The Struggle for India's Soul
- Author: Shashi Tharoor
- Publisher: Hurst Publishers
- Publication date: 2021

= The Struggle for India's Soul =

2021 book by Shashi Tharoor

The Struggle for India's Soul: Nationalism and the Fate of Democracy is a book by Shashi Tharoor which was published on 26 November 2021 by Hurst Publishers.

== Critical review ==
Tunku Varadarajan of The Wall Street Journal wrote "Where Mr.
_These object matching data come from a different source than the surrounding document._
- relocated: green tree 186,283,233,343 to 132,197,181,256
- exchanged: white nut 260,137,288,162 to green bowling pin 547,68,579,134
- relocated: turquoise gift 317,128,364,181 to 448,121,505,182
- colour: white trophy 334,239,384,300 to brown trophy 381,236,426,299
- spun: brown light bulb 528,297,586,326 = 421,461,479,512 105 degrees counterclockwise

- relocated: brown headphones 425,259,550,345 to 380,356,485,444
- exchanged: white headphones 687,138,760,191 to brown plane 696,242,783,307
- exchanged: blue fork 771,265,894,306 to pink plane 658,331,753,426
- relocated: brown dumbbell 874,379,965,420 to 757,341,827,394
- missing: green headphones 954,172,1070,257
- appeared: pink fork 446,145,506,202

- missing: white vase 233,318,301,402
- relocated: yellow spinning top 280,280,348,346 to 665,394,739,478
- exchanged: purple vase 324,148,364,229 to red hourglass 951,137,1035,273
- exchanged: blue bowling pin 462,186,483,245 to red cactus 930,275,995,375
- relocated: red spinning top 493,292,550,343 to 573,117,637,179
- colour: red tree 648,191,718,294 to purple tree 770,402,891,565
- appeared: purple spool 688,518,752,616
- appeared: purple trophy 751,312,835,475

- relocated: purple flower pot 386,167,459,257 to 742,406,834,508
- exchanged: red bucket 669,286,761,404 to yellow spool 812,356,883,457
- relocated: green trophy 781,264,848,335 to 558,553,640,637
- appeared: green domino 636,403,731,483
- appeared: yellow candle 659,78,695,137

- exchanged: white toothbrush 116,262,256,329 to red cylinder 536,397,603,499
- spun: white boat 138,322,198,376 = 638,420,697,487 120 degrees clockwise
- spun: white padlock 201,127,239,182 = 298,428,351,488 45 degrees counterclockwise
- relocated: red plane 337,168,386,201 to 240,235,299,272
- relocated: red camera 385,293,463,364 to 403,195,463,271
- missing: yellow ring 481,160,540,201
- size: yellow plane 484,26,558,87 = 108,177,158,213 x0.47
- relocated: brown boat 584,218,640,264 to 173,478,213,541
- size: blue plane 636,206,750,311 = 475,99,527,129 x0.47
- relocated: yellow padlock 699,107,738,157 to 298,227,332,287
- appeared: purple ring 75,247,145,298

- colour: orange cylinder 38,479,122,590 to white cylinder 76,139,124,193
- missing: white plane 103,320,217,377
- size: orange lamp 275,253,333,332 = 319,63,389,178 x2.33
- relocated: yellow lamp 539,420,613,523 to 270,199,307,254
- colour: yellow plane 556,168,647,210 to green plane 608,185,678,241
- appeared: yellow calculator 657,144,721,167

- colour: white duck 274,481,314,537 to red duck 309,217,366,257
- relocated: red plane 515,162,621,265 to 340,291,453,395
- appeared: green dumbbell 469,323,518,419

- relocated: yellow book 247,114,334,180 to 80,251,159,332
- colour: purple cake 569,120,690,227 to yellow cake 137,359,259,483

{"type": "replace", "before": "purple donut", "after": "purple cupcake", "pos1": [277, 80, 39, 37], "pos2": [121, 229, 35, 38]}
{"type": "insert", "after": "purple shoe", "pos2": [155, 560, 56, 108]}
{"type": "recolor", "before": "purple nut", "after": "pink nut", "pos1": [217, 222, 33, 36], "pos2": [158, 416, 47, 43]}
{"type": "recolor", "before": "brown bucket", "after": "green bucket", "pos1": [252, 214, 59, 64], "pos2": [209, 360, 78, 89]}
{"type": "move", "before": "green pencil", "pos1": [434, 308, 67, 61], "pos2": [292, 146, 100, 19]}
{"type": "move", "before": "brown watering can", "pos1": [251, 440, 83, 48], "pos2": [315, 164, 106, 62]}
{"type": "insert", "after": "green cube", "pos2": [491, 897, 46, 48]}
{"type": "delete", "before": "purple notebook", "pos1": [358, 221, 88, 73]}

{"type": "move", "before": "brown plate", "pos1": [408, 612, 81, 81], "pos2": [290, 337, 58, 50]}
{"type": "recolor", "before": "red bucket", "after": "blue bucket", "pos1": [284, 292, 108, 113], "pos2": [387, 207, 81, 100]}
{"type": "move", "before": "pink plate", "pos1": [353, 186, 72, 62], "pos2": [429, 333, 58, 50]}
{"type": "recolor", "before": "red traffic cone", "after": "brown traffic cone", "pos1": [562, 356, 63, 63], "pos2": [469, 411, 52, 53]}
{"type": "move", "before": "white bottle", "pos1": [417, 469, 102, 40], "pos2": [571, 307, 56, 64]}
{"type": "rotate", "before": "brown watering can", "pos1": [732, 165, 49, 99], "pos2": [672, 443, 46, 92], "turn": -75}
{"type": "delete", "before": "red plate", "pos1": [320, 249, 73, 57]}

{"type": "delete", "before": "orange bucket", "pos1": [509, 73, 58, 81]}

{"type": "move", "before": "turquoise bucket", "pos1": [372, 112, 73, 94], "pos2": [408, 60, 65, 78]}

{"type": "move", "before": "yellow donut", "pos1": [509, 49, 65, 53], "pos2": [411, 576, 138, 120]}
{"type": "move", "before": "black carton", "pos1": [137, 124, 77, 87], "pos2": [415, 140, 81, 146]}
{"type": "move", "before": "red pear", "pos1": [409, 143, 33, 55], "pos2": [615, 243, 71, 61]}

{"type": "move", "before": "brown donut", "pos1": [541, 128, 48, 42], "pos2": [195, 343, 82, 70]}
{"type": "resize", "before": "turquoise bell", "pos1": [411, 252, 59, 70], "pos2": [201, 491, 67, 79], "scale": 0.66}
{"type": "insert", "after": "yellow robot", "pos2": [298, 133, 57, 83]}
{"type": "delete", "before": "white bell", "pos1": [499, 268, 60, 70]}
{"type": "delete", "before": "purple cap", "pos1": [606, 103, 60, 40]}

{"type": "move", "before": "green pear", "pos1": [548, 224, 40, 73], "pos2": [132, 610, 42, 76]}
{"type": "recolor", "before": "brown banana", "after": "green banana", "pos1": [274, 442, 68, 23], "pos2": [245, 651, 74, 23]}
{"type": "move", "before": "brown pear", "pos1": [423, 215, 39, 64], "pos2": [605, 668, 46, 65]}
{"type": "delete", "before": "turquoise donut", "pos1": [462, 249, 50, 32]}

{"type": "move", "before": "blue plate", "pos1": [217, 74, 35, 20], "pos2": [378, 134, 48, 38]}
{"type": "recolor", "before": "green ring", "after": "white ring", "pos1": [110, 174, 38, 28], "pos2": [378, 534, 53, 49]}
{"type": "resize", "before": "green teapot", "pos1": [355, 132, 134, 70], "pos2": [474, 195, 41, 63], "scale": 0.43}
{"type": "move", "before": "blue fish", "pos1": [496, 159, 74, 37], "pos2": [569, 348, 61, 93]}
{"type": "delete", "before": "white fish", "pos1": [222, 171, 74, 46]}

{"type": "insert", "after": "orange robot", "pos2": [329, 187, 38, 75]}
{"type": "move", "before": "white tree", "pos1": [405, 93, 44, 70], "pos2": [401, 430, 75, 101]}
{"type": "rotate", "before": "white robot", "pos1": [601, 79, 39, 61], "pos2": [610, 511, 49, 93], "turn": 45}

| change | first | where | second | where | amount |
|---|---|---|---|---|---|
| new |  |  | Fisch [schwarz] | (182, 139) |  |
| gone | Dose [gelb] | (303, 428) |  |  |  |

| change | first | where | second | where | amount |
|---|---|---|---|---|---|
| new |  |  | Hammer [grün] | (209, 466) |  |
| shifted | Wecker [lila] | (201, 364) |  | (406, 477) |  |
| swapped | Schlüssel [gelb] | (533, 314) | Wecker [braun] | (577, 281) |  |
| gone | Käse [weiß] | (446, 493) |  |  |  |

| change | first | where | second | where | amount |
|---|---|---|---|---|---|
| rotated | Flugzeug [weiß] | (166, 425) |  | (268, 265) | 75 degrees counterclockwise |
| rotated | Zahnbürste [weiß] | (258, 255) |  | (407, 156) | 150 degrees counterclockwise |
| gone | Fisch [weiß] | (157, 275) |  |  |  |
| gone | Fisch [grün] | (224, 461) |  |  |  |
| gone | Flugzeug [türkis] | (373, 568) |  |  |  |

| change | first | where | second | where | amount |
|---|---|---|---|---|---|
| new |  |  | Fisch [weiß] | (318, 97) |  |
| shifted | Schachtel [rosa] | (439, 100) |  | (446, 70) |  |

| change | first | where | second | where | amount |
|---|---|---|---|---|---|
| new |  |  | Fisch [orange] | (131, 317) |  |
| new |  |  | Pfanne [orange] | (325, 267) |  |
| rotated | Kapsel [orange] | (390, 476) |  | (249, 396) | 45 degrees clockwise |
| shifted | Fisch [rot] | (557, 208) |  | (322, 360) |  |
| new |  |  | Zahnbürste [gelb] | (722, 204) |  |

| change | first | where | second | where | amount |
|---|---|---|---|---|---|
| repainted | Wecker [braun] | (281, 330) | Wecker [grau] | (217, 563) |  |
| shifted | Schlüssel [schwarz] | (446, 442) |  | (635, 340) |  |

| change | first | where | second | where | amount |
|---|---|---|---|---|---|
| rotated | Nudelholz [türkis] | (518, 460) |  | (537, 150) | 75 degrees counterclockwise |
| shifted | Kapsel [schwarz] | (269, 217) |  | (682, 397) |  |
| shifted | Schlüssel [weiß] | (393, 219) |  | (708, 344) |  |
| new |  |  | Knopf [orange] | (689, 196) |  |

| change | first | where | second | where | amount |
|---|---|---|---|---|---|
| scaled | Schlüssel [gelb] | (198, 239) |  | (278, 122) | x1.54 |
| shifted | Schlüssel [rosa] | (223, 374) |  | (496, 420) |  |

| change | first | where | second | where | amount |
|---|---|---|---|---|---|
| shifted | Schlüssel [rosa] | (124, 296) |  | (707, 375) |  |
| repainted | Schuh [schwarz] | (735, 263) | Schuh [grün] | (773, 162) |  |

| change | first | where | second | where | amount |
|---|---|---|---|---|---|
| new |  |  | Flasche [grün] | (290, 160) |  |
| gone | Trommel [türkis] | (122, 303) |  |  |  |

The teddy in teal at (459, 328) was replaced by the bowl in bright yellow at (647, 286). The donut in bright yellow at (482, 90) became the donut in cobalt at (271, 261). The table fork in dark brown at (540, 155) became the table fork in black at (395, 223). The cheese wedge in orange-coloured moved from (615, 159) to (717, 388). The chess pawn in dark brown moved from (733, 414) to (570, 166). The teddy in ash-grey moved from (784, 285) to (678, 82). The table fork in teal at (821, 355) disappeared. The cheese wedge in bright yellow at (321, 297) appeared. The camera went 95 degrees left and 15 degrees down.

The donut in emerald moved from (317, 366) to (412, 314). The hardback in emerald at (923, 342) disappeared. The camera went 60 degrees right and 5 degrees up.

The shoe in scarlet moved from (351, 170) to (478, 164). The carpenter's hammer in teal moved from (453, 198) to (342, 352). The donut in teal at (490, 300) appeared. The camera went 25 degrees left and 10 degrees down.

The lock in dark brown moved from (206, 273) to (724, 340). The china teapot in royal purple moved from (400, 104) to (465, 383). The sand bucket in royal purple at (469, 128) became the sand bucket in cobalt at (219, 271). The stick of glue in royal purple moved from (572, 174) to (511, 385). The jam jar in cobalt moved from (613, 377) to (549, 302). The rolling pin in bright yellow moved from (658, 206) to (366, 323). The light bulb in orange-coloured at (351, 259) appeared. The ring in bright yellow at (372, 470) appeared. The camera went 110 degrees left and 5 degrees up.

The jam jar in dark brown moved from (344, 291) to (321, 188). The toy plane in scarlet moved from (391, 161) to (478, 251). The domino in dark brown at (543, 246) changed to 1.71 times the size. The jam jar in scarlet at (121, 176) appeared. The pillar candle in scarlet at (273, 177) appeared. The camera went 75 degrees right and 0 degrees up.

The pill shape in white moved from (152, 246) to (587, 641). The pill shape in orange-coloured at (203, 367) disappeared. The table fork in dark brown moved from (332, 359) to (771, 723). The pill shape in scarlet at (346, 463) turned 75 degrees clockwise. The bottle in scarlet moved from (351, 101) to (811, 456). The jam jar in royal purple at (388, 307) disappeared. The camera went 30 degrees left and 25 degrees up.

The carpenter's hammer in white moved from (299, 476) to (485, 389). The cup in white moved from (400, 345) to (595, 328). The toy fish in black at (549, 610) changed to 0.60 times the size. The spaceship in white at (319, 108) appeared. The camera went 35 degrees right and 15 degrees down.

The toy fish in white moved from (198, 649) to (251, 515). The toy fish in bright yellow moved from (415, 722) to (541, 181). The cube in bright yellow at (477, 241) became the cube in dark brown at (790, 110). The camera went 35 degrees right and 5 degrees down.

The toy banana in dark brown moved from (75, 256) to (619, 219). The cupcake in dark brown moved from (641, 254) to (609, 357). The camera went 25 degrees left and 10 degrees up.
Tharoor’s book is at its weakest is in its absence of clear remedies or solutions, beyond well-meaning but somewhat trite assertions that India needs “a rearmed liberalism, with a mass movement for the restoration of our civic nationalism.” Reg Naulty of Rationale Magazine wrote "this book contains much wisdom", Arushi Ganguly of Australian Institute of International Affairs wrote "the book is enlightening for those who wish to gain critical insight into the ruling government of India." and Murali Kamma of New York Journal of Books wrote "In his sobering yet compelling book, Tharoor shows how in today’s India, where Hindu nationalists are firmly in power, a majoritarian mindset has supplanted the democratic mindset.”. The book has been reviewed by Maximillian Morch of Asian Review of Books and Reg Naulty of The Friend.